The offense of being criminally conservative was committed with about three minutes left in the third quarter. With his team down 12-10, Miles decided to kick a chip-shot of a field goal from 25 yards out on fourth-and-1, much to the disagreement of Fournette as the video above shows.
And Fournette was right. Even with as bad as his offensive line had been all day, the team still finished the day averaging almost seven yards per carry. Even if you take out the three outliers, the Tigers still averaged 3.34 yards per carry, exactly enough to get a first down every third play if you run every down. The decision to kick was indefensible, and it very well may have lost Les Miles his job. Think about that.
- In addition to catching his first career touchdown, Foster Moreau had a pretty good day blocking. Being that Fournette often had to bounce his runs to the outside because of the logjams in the middle, this turned out to be pretty important.
- The defense did a really good job of preventing Auburn from being successful on jet sweeps. On two separate occasions, LSU did this by setting the edge with the likes of Key, defensive lineman Greg Gilmore, White and safety Rickey Jefferson, which forced Auburn’s ball carrier to turn back inside, where the blocking isn’t set up. This is a superb blueprint for how to stop jet sweeps moving forward.

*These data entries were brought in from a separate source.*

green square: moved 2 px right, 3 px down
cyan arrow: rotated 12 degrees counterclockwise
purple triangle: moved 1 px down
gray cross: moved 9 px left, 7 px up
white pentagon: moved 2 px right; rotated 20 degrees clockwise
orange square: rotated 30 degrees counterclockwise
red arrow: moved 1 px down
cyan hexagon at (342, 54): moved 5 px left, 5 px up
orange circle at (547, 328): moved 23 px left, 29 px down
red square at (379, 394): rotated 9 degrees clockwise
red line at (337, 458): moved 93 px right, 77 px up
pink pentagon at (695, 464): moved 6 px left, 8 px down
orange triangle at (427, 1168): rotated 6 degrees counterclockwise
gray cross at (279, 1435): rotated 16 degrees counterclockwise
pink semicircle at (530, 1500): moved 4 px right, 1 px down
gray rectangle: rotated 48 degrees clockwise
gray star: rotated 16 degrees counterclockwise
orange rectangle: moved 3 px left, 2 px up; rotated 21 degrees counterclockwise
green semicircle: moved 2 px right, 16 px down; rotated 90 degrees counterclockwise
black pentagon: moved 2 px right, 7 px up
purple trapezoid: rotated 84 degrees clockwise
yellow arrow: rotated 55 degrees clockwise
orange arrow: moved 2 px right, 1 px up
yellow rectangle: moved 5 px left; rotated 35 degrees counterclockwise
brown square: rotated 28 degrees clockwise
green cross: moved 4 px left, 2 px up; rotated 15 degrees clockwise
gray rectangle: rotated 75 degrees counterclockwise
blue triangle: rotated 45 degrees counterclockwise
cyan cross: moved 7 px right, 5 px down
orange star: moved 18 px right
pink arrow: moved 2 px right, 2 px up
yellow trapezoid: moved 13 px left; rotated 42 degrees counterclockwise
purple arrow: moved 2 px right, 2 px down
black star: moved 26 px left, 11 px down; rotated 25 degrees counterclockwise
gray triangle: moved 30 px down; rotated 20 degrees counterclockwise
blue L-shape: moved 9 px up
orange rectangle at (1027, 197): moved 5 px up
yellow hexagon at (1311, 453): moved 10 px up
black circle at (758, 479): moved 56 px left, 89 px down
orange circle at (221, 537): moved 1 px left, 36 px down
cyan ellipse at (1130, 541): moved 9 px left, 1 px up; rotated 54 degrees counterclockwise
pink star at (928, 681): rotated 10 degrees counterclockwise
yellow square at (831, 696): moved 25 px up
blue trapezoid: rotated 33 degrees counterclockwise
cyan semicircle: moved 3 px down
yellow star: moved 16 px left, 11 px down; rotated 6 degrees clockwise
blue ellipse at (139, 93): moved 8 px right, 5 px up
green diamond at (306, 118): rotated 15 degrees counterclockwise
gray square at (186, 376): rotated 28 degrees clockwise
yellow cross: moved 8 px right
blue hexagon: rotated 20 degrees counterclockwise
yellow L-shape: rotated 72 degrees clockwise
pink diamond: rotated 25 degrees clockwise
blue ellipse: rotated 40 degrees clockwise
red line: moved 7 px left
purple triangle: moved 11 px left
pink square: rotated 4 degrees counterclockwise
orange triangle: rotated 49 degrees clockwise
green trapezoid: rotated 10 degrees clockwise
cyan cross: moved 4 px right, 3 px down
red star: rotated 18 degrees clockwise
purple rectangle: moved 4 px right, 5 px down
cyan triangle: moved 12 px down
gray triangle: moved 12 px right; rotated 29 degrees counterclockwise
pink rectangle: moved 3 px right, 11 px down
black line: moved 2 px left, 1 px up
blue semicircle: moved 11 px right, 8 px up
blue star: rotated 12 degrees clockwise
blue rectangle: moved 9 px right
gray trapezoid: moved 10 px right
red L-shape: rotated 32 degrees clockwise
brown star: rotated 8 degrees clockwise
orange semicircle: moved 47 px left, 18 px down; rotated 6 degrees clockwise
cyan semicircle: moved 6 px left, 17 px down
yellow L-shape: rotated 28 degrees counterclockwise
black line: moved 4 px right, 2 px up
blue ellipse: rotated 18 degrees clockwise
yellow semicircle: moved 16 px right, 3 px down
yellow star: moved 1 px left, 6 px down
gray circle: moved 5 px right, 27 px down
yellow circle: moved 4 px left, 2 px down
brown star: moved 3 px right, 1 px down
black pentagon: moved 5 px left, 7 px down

- Last season when Fournette trucked through the Auburn defense for 228 yards and three touchdowns, the running back broke a lot of tackles because Auburn defenders were attacking him too high. This wasn’t the case Saturday. Auburn’s players, especially their defensive backs, made sure to wrap Fournette up low, taking his powerful shoulders out of the equation and also putting more stress on his already-injured ankle.
- In more than one instance, LSU was a seal block away from scoring a touchdown. To grossly oversimplify offensive line play into one sentence, almost every hole is set up with two kinds of blocks: A kick, in which a lineman pushes a defender outwards, and a wrap, in which a lineman pushes a defender inwards. That separation creates a seam for backs and receivers to run through. Needless to say, it’s hard to be perfect. But on a couple of instances, including one with 12:50 remaining in the first quarter and another with 13:43 remaining in the third quarter, LSU was a wrap block away from busting Fournette open for a 20-yard gain, possible more. Those two mistakes were made by tight end Colin Jeter in the open field and guard Josh Boutte on a linebacker respectively, for what it’s worth.
- Even though he finished with 13 tackles, Jamal Adams didn’t have a particularly good game. He allowed a 36-yard pass to Kerryon Johnson on a busted assignment on Johnson’s wheel route out of the backfield and looked lost on an inside pick play that he should’ve been far more aggressive on where he allowed a first down.